Amigo internauta,
Complemento o tópico anterior de mesmo nome, em que comento que o violão tem características que o torna um instrumento próprio para tocar acompanhamento e música espanhola, e com inadequações para tocar música erudita. Vamos dar exemplos concretos.
Tentemos tocar o tema da 9a Sinfonia de Beethoven ao violão. Parece moleza, e realmente é pra ser a melodia mais fácil que um instrumentista tocará em toda sua vida. Começamos tocando fá#, sol, lá. Surge o primeiro problema. Quando tocamos o lá na terceira corda, há uma mudança de timbre grande o suficiente pra comprometer a unidade da melodia, e soar como se um instrumento diferente tocasse cada nota. Podemos tocar tudo na quarta corda, o que resolve o problema.
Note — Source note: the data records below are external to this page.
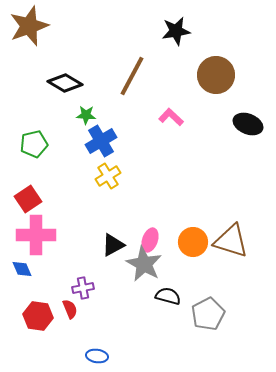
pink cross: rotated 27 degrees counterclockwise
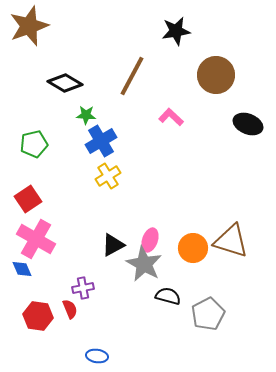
pink cross: moved 4 px down; rotated 30 degrees clockwise
orange circle: moved 6 px down
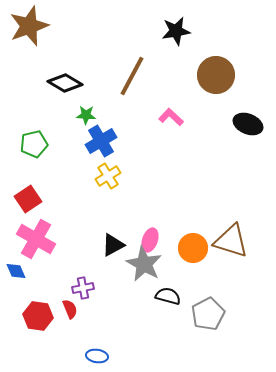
blue diamond: moved 6 px left, 2 px down
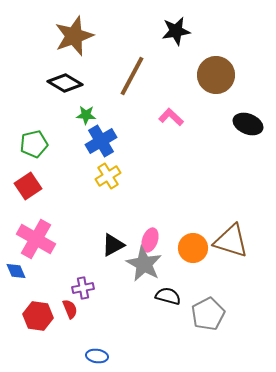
brown star: moved 45 px right, 10 px down
red square: moved 13 px up
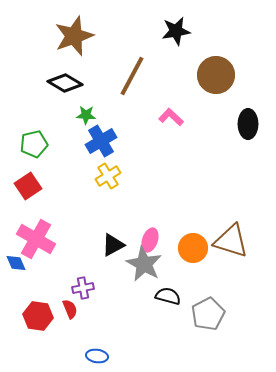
black ellipse: rotated 68 degrees clockwise
blue diamond: moved 8 px up
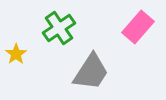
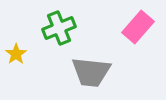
green cross: rotated 12 degrees clockwise
gray trapezoid: rotated 63 degrees clockwise
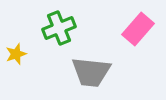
pink rectangle: moved 2 px down
yellow star: rotated 15 degrees clockwise
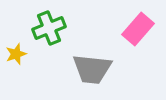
green cross: moved 10 px left
gray trapezoid: moved 1 px right, 3 px up
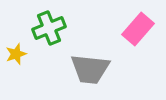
gray trapezoid: moved 2 px left
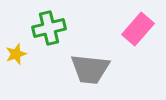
green cross: rotated 8 degrees clockwise
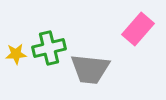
green cross: moved 20 px down
yellow star: rotated 15 degrees clockwise
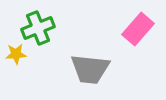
green cross: moved 11 px left, 20 px up; rotated 8 degrees counterclockwise
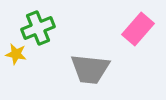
yellow star: rotated 15 degrees clockwise
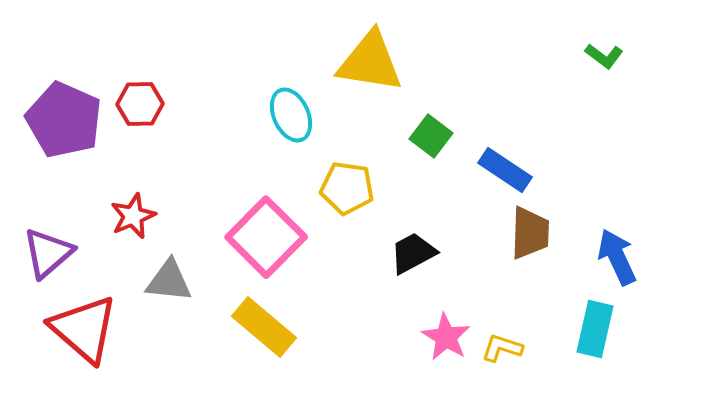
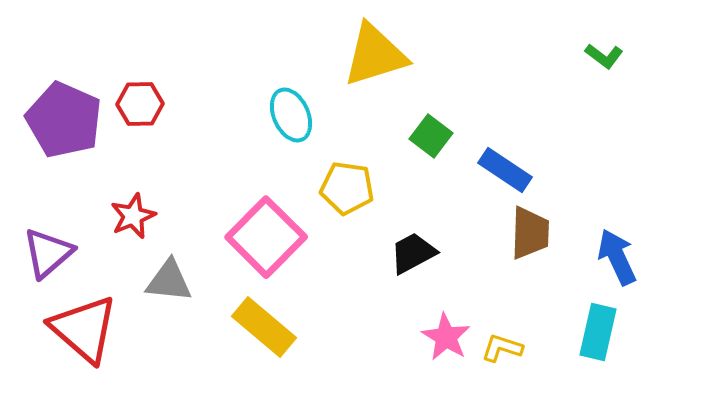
yellow triangle: moved 5 px right, 7 px up; rotated 26 degrees counterclockwise
cyan rectangle: moved 3 px right, 3 px down
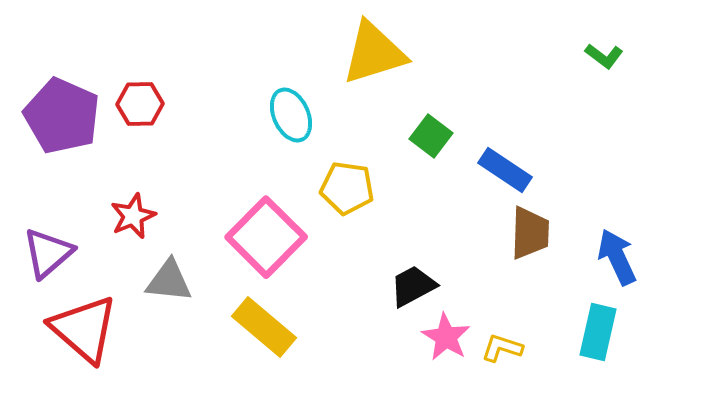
yellow triangle: moved 1 px left, 2 px up
purple pentagon: moved 2 px left, 4 px up
black trapezoid: moved 33 px down
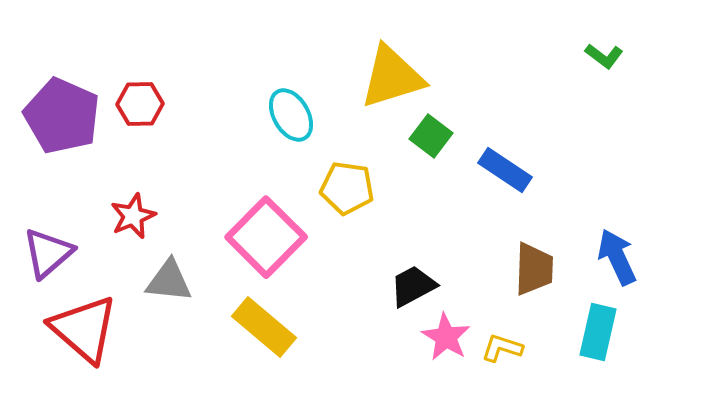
yellow triangle: moved 18 px right, 24 px down
cyan ellipse: rotated 6 degrees counterclockwise
brown trapezoid: moved 4 px right, 36 px down
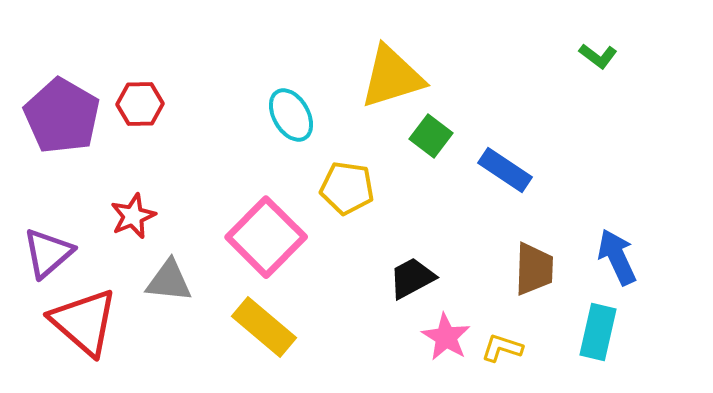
green L-shape: moved 6 px left
purple pentagon: rotated 6 degrees clockwise
black trapezoid: moved 1 px left, 8 px up
red triangle: moved 7 px up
Prosseguimos. lá, sol, fá#, mi. Opa, olha outro problema aí. Já que estamos tocando tudo na quarta corda, precisamos saltar pra conseguir tocar o mi. Nesse salto, por mais veloz que seja, sempre se ouve uma pausa grande o suficiente pra comprometer o legato dessa frase. Dá pra tocar o mi na quinta corda, mas surge novamente o problema da mudança de timbre. Embora essa mudança de timbre seja mais sutil que quando mudamos da quarta pra terceira corda, ele vai se mostrar de novo ao tocar o ré. Ou, ao tocar a nota dó, será impossível evitar o salto, com a incômoda pausa junto.
E, claro, outros cuidados sempre se fazem necessários: dedilhar tudo com o mesmo dedo, o mesmo tipo de toque, com o mesmo ângulo, etc.
Se o violão tivesse uma sonoridade uniforme o suficiente para permitir uma mudança de corda soar com o mesmo timbre, sem esforço, esse problema estaria resolvido.
Essa é uma situação das mais simples que um violonista encontra. Em geral as melodias que precisamos tocar são mais amplas, mais rápidas, com mais notas, e normalmente com acompanhamentos simultâneos. Diversas das ferramentas que dispômos para tocar bem o tema do último movimento da 9a Sinfonia não podem ser cogitadas em diversas composições do repertório violonístico.
Por outro lado, veja o Prelúdio 1 de Villa-Lobos, amigo internauta. Essa é provavelmente a melodia mais bem escrita para o violão. Todas as notas têm sustentação adequada, estão digitadas de uma forma que permite uniformidade, é possível utilizar de ferramentas que criam a ilusão da nota ficar mais forte depois do ataque, o legato surge naturalmente, enfim, é a situação perfeita. A melodia está nos baixos, nesse caso.
Já quando temos uma melodia no agudo, como na seção B do Prelúdio 3 de Villa-Lobos, tudo se inverte. As notas não têm a sustentação que precisam, toda mudança de corda compromete a unidade de timbre, todo salto compromete o legato, é muito difícil mudar o som da nota após o ataque, e é preciso muito esforço para passar a impressão que a última nota isolada soa legato com o acorde a seguir.
Com um instrumento que, além de uniformidade na sonoridade, tivesse boa sustentação e projeção aonde a melodia costuma estar, que é nos agudos, esse problema estaria resolvido.
Mas o violonista, mesmo lutando com todos esses problemas, consegue criar uma boa impressão. Vai tocando uma composição, com melodia na região aguda, prepara aquele lindo acorde que termina a música e... a última nota que sobra no acorde não é a melodia, é um baixo que ele já teve de tomar cuidado pra não se sobrepôr à melodia.
Um baixo sempre presente e que é a última nota que sobra ao tocar um acorde é uma dádiva pra um instrumento acompanhador, já que a nota mais grave tem um papel importantíssimo para determinar as tensões e repousos. Dois acordes com as mesmas notas, mas com baixos diferentes, podem soar como dissonância num caso e repouso em outro. Um instrumento acompanhador precisa mostrar isso com muita clareza.
Mas um instrumento que toca melodias tem de ser capaz de pôr a melodia em primeiro plano sempre, em toda e qualquer situação, em qualquer região que ela esteja.
São essas as principais características que gostaria de ouvir num violão. E poucos estão correndo atrás delas.